As the ubiquitous symbol of romantic love, the heart is a motif almost universally recognized, despite the fact that it has practically nothing in common with the four-chambered power muscle that keeps us alive. At this time of year, the emblem is central to the saccharine Valentine’s Day marketing that bombards us online and IRL, and as the “like” mentality continues to grow, the heart has become synonymous with myriad forms of affirmative communication.
For example, in 2015, when the Internet when mad for a few moments due to Twitter’s decision to replace its star button with a heart, the platform released a tweet announcing that the symbol could mean any of the following: yes/ congrats/ LOL/ adorbs/ stay strong/ wow/ hugs/ aww/ high five. Likewise, a quick scroll through the iPhone emoji keyboard brings up no less than thirty possible variants to choose from. In this day and age, it would seem that the simple heart can say an awful lot.
Considering this icon is so readily used and understood, very little is known about its origins. Accounts point to a plant with heart-shaped leaves that was hailed by the Romans for its contraceptive powers, thus linking the shape with amorous activities. Other sources look to mediaeval anatomical drawings that attempted to replicate the actual organ, at a time when it supposedly controlled emotion and pleasure.
The Sacred Heart is also an image central to the Catholic faith, but it wasn’t popularized until the seventeenth century. As for Valentine’s cards themselves, although the tradition of sending a missive on 14 February dates back to the Middle Ages, we have the Victorian spirit of commerce to thank for the invention of specially-designed salutations covered in cherubs, hearts and cuddly animals.
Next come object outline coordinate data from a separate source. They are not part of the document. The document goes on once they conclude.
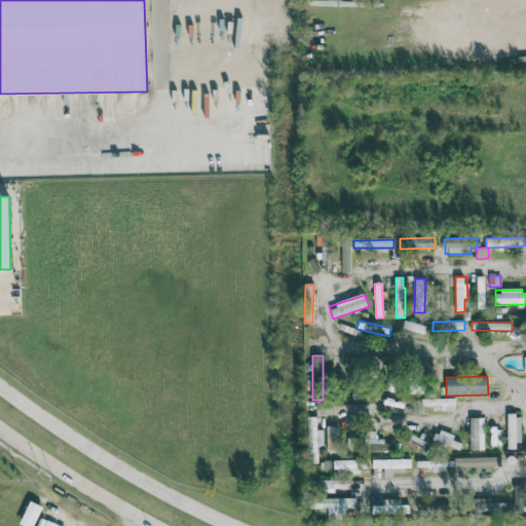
[(455,410),(455,399),(422,400),(422,406),(441,406),(441,411),(455,410)]
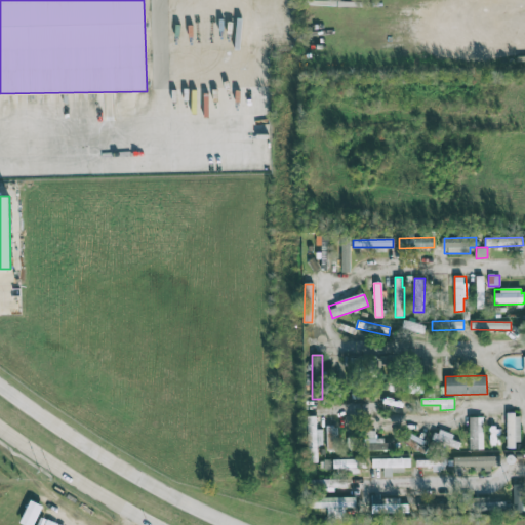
[(519,414),(507,414),(507,448),(519,448),(519,414)]
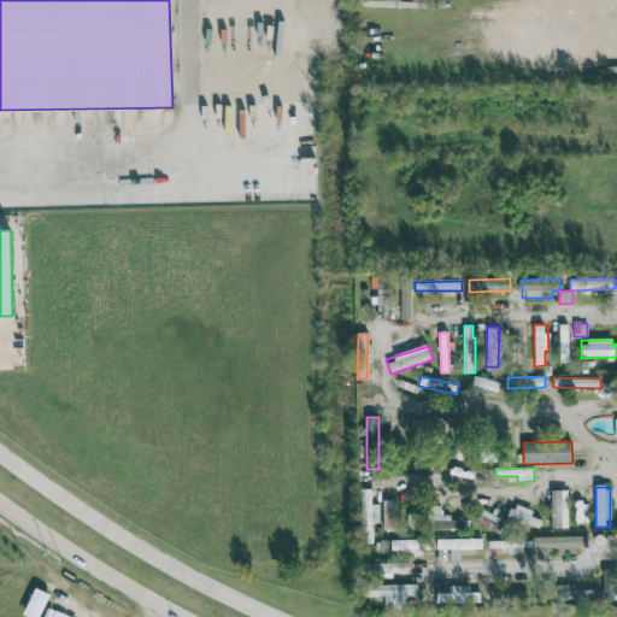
[(380,523),(380,504),(372,504),(371,489),(362,489),(362,544),(374,544),(372,523),(380,523)]
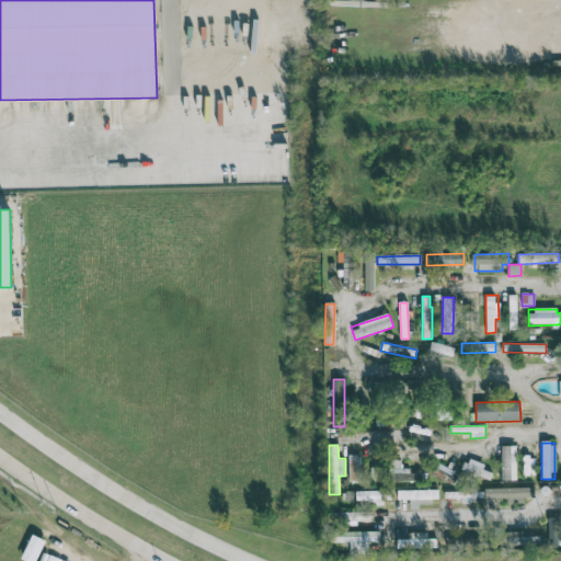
[(516,445),(502,446),(502,480),(516,480),(516,445)]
Nowadays artists use the heart to subvert as much as reinforce stereotypes. Jim Dine, who was aligned with but never truly part of the Pop Art movement, has long-used the symbol as a base from which to explore texture, form, colour and material, as opposed to focusing on any grander meaning. Mari Katayama, on the other hand, considers a “heart that is all cut and broken is more beautiful”. Her photograph Cannot Turn the Clock Back #009 features a textile sculpture that seems to feature all the trappings of an overly-adorned locket, until you realise that the heart is covered in sinister embroidered fingers that allude to the artist’s physical disabilities.
Video artists Rachel Maclean and Wong Ping celebrate the superficial and trivial interpretations of the motif, as well as its ever-increasing colloquial usage. For Maclean, hearts supplement the unsettling, sickly sweet dystopian universe created in Feed Me, where the word also becomes a substitute for “love”. This linguistic evolution that can be traced back to Milton Glaser’s famous tourism slogan developed for New York City in the 1970s. The same language is used in Maclean’s print series I Heart Scotland, where the symbol—complete with Saltire—appears among her depictions of Scottish mythology.
In his video piece Doggy Love, Wong Ping recalls his classmates’ own speculations on the origins of the heart, suggesting a similarity with the head of a penis, or a woman’s buttocks. His own surreal experiences of life and love are chronicled by a preoccupation with “the shape of a red heart”, which he finally discovers you can only truly experience “when you are lying next to the one you really love”.
This sentimental image is supplemented by a heart-emoji of the artist’s own making, which spins across the screen like a runaway video game character. The effect is something sublimely ridiculous, but it does present a full view of the many ways we interpret this pervasive symbol. It can account for a passionate proclamation of unending devotion, or just another double-tap as we scroll through our day.